Dr. Clemens said that he had enjoyed his trip abroad immensely, and that the people had treated him royally.

Shortly after the Minnetonka left the other side the ship was in collision with a bark. Several of the plates of the big ship were dented and bowsprit knocked off the sailing vessel. Dr. Clemens said that he was not awake at the time, but that he was soon aroused, grabbed his bath robe, and rushed to the deck to see what the trouble was. Some of the passengers say that he thought he had grabbed his bath robe, but that in reality he had put on his Oxford gown in the darkness.

Mark Twain spoke at the concert last Saturday night. He chose to talk about the improvement of the condition of the adult blind, and repeated the story told in "A Tramp Abroad" of his having been caught with a companion in Berlin in the dark for an hour or more and of his great horror at not being able to see for even so short a time. He said that he would devote much of the rest of his life to the subject of aiding the blind, and the passengers promised their aid in anything he undertakes.

Coming over he was always the centre of a group of passengers listening to his stories with great interest.

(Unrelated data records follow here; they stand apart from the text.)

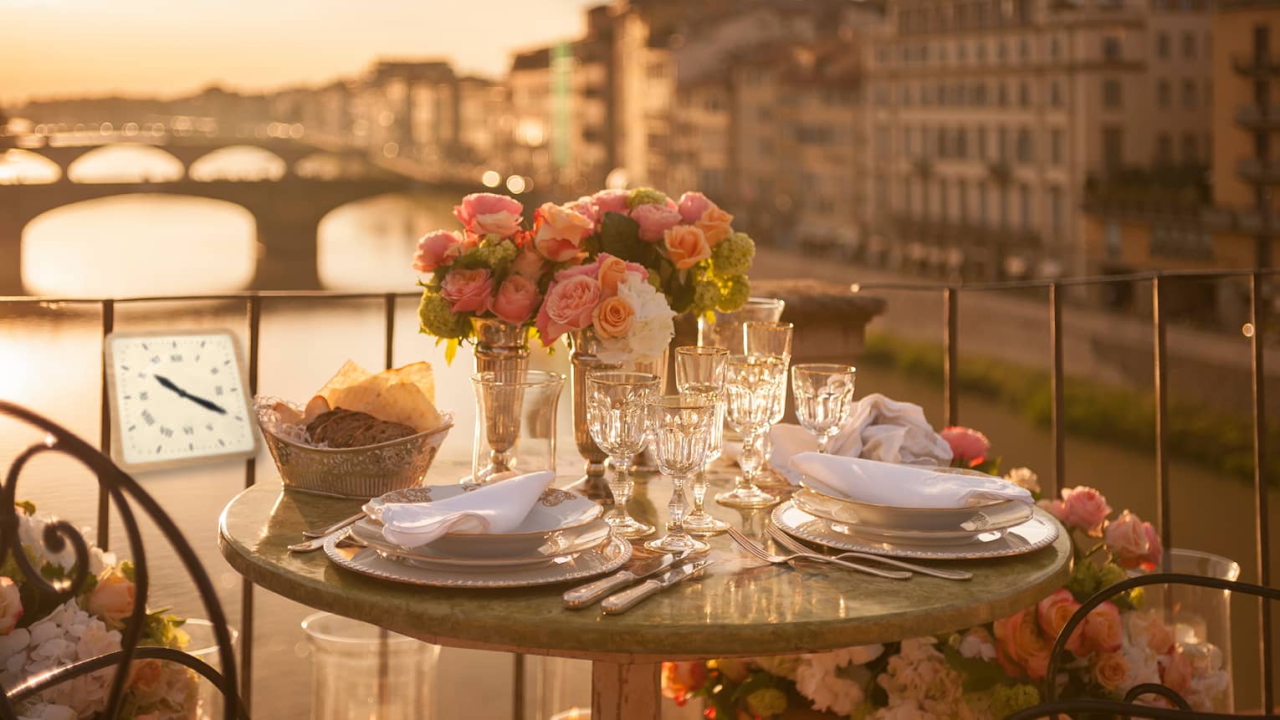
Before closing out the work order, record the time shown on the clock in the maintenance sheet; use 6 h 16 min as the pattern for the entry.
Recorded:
10 h 20 min
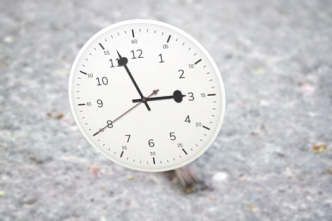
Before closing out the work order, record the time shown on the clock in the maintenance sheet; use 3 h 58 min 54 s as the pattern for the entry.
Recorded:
2 h 56 min 40 s
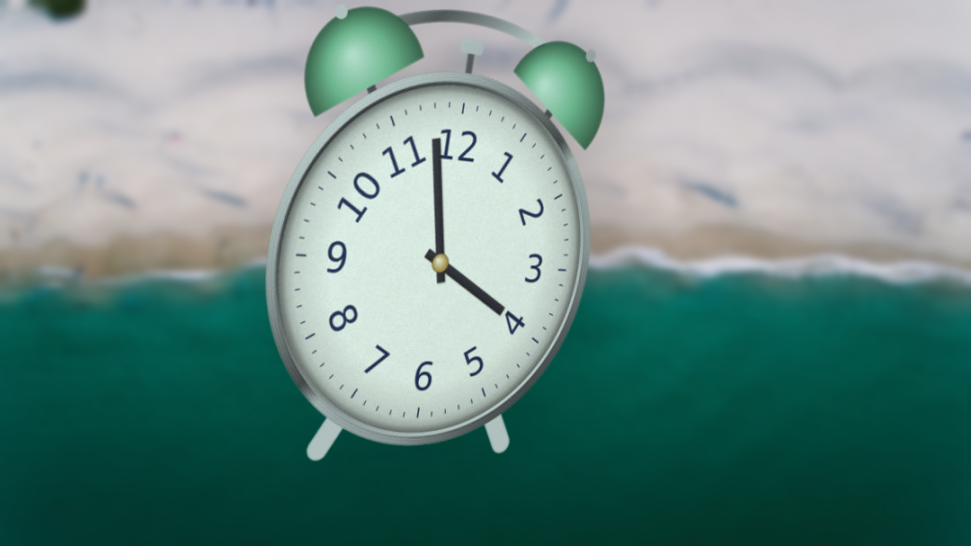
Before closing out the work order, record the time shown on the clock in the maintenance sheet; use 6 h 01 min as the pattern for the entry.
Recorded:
3 h 58 min
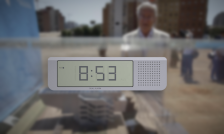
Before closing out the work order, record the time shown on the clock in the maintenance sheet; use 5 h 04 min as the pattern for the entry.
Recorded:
8 h 53 min
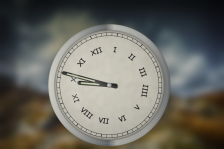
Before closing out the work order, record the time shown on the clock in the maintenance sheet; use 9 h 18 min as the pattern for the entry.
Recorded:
9 h 51 min
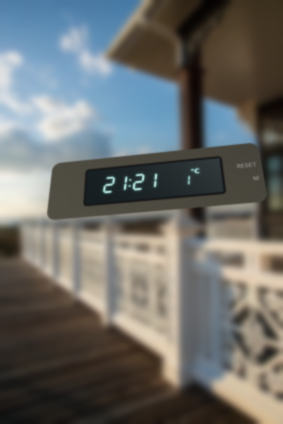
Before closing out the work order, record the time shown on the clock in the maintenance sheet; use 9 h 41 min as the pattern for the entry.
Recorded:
21 h 21 min
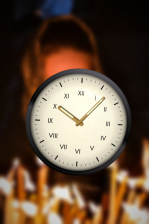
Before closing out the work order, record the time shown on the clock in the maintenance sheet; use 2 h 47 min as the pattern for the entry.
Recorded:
10 h 07 min
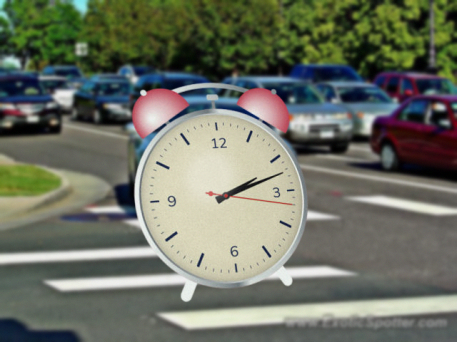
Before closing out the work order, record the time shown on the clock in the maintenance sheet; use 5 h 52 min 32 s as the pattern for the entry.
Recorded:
2 h 12 min 17 s
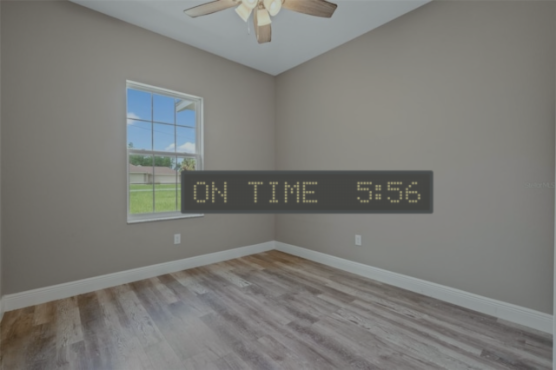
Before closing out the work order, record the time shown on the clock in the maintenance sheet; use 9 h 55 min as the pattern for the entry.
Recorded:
5 h 56 min
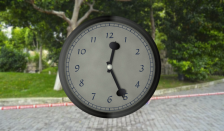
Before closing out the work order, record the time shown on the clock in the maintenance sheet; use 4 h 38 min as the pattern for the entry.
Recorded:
12 h 26 min
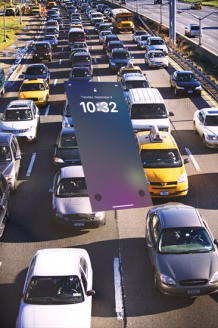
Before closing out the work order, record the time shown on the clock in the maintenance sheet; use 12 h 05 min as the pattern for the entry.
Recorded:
10 h 32 min
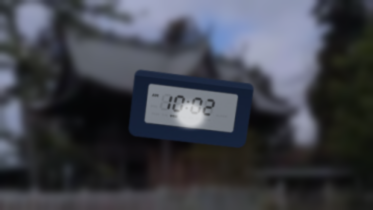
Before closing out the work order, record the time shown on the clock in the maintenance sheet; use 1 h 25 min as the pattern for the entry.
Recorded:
10 h 02 min
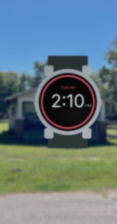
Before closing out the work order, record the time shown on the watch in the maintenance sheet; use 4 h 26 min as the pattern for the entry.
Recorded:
2 h 10 min
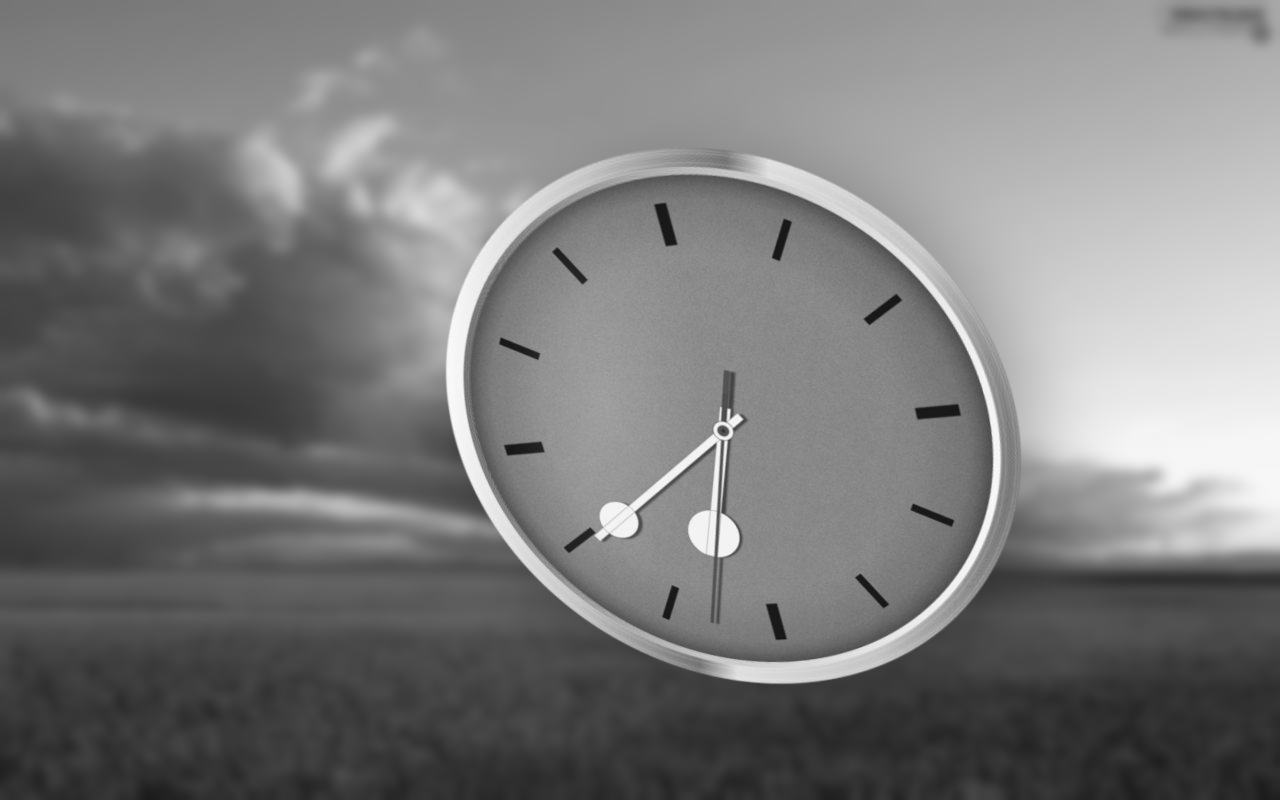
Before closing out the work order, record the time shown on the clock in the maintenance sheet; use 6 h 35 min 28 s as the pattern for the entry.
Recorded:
6 h 39 min 33 s
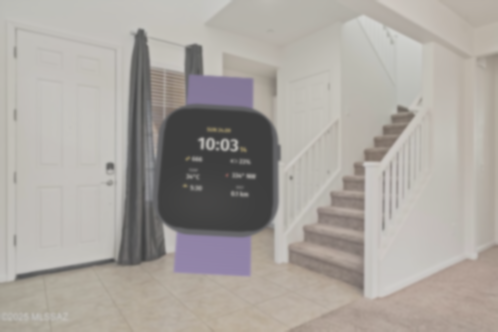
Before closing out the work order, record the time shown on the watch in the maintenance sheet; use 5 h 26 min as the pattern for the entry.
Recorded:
10 h 03 min
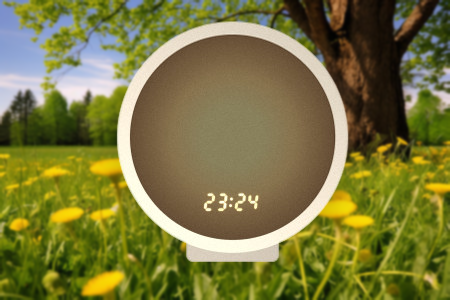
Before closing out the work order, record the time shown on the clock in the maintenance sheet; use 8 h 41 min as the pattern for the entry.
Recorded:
23 h 24 min
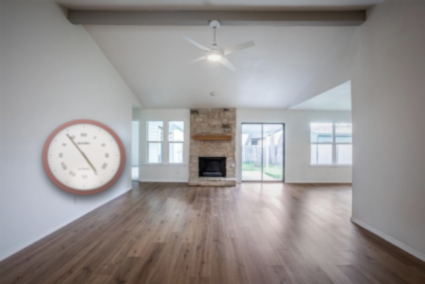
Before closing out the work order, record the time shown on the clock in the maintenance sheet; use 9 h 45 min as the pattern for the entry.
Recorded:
4 h 54 min
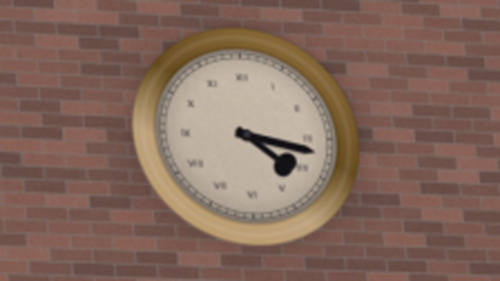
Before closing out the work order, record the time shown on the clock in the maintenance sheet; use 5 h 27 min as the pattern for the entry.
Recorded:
4 h 17 min
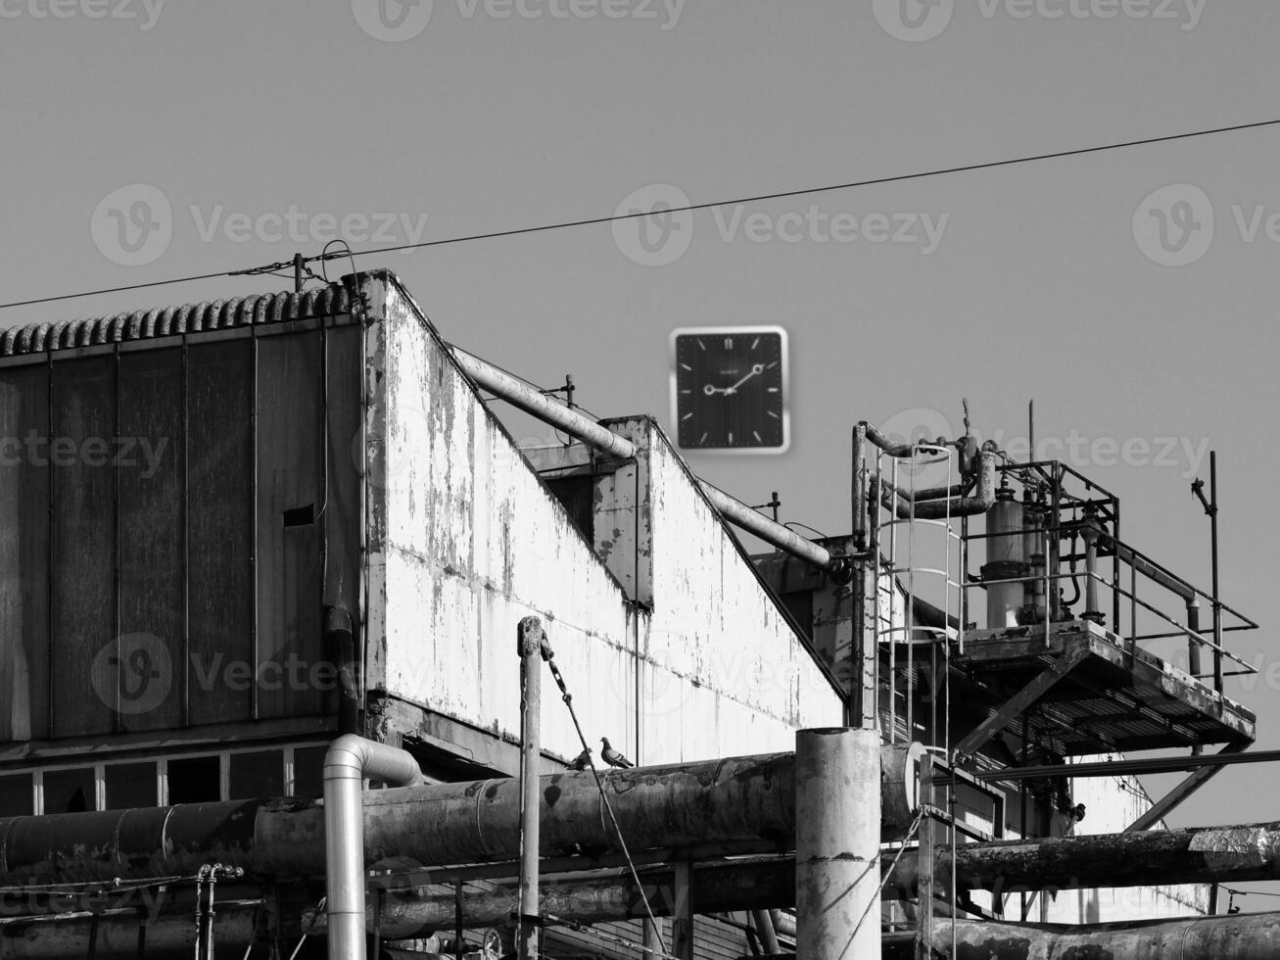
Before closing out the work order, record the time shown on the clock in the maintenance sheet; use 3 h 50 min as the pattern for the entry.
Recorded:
9 h 09 min
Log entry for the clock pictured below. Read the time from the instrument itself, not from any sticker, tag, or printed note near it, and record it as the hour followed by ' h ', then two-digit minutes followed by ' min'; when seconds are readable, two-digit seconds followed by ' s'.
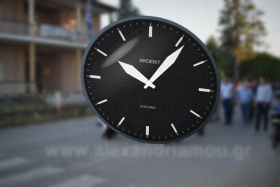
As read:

He made a particular pet of little Dorothy Quick, daughter of Mrs. E. G. Quick of Brooklyn, and during the time he was on deck would not let her out of his sight. When he landed he was dressed in white flannels and wore a black derby hat.

As the reporters were leaving one of them asked Dr. Clemens if he objected to telling his age.

"Not in the least. I shall be 72 in November. I do not mind it. Every year that I gain furnishes a new privilege, and all I want to dodge is second childhood.

"At 2 o'clock in the morning I feel as old as any man. At that time you must know that life in every person is at its lowest. At that hour I feel as sinful, too, as possible. But the rest of the time I feel as though I were not over 25 years old. You know one gets back both youth and courage by 6 o'clock in the morning."

Dr. Clemens spent the night at his Fifth Avenue home, and will go to Tuxedo this morning to spend the Summer. He has leased a cottage there.